Go to the line that contains "index pip: (335, 192)". Restate that line and each one after it exactly, through the end of the records, without pictures.

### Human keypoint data
>>>

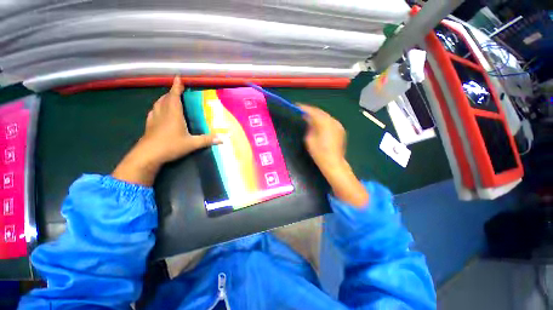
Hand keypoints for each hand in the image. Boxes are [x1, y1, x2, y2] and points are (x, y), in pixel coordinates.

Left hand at [113, 76, 220, 185]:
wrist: (148, 155)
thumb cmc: (170, 145)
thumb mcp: (192, 144)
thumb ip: (207, 140)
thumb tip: (223, 139)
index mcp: (173, 114)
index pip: (174, 96)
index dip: (176, 87)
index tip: (178, 77)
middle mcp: (163, 113)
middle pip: (166, 98)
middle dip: (171, 92)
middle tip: (177, 90)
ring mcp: (154, 119)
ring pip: (158, 104)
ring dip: (164, 99)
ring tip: (169, 98)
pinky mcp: (149, 125)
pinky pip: (153, 111)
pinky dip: (157, 108)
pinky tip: (158, 111)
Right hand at [300, 104, 368, 206]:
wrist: (333, 163)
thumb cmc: (319, 152)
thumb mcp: (309, 139)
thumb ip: (309, 127)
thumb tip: (308, 119)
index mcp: (324, 122)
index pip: (313, 111)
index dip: (304, 108)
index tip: (296, 106)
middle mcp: (333, 121)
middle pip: (320, 112)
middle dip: (310, 111)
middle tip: (301, 111)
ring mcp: (338, 125)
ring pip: (326, 116)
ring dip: (317, 115)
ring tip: (308, 117)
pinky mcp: (340, 130)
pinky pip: (330, 121)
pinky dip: (323, 121)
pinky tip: (318, 124)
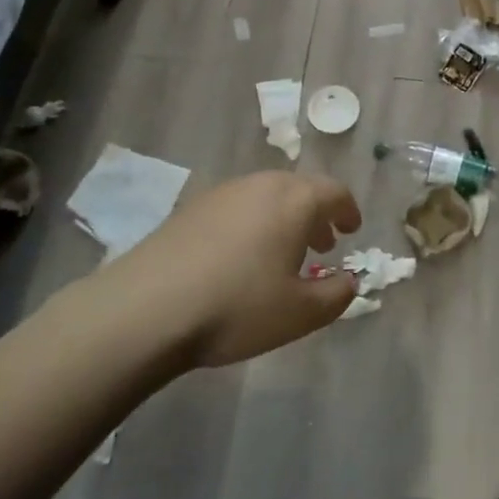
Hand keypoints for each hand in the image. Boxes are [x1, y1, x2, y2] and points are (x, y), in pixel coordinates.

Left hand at [104, 171, 361, 367]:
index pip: (335, 192)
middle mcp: (262, 185)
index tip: (352, 229)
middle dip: (316, 214)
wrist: (146, 308)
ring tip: (281, 253)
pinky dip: (253, 223)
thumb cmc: (237, 306)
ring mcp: (224, 192)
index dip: (348, 210)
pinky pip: (237, 206)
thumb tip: (349, 281)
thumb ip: (336, 295)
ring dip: (284, 218)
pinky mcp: (192, 207)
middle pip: (300, 189)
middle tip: (322, 244)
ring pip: (267, 196)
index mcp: (295, 200)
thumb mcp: (300, 314)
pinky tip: (240, 257)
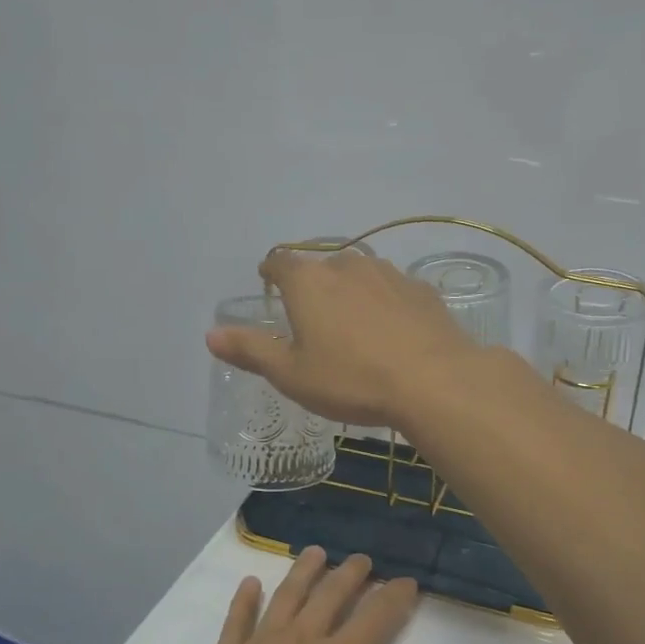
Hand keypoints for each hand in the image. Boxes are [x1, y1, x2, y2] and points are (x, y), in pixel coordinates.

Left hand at [163, 548, 440, 643]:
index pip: (377, 615)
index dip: (395, 596)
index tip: (407, 582)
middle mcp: (301, 641)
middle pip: (330, 596)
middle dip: (351, 575)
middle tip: (362, 559)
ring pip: (286, 596)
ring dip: (304, 572)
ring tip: (316, 553)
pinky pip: (236, 619)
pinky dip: (245, 599)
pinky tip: (250, 584)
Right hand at [205, 249, 475, 428]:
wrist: (434, 381)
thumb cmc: (352, 380)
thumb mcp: (292, 374)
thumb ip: (251, 350)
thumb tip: (210, 334)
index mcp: (308, 282)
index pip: (279, 262)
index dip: (271, 272)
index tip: (269, 285)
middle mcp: (346, 266)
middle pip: (320, 267)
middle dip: (312, 286)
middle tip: (313, 319)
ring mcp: (388, 274)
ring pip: (359, 275)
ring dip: (350, 292)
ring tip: (352, 325)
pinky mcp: (420, 289)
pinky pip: (392, 289)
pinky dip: (384, 303)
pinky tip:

<<<

### RESPONSE BELOW
index pip: (335, 192)
middle mcp: (262, 185)
index tip: (352, 229)
middle dip: (316, 214)
wrist: (146, 308)
ring tip: (281, 253)
pinky dip: (253, 223)
thumb cmc: (237, 306)
ring mcp: (224, 192)
index dip: (348, 210)
pinky pip: (237, 206)
thumb tip: (349, 281)
thumb ip: (336, 295)
ring dip: (284, 218)
pinky mcp: (192, 207)
middle pip: (300, 189)
middle tip: (322, 244)
ring pip: (267, 196)
index mcp: (295, 200)
thumb mcp: (300, 314)
pinky tip: (240, 257)
Hand keypoints for each hand in the image. Boxes are [x1, y1, x2, y2] and points are (x, y), in pixel coordinates.

Left hand at [163, 548, 440, 643]:
index pip: (377, 615)
index dip: (395, 596)
index tip: (407, 582)
middle mcp: (301, 641)
middle pip: (330, 596)
middle dip: (351, 575)
middle tip: (362, 559)
ring pip: (286, 596)
ring dip: (304, 572)
ring tip: (316, 553)
pinky pip: (236, 619)
pinky dip: (245, 599)
pinky tip: (250, 584)
Right hand at [205, 249, 475, 428]:
wrist: (434, 381)
thumb cmc: (352, 380)
thumb mcp: (292, 374)
thumb ip: (251, 350)
thumb tip: (210, 334)
index mcp: (308, 282)
index pip: (279, 262)
index dip: (271, 272)
index tip: (269, 285)
middle mcp: (346, 266)
middle pip: (320, 267)
middle dip: (312, 286)
middle tip: (313, 319)
ring mcp: (388, 274)
ring pip: (359, 275)
ring dip: (350, 292)
ring tip: (352, 325)
pinky mcp: (420, 289)
pinky pip: (392, 289)
pinky dip: (384, 303)
pinky tip:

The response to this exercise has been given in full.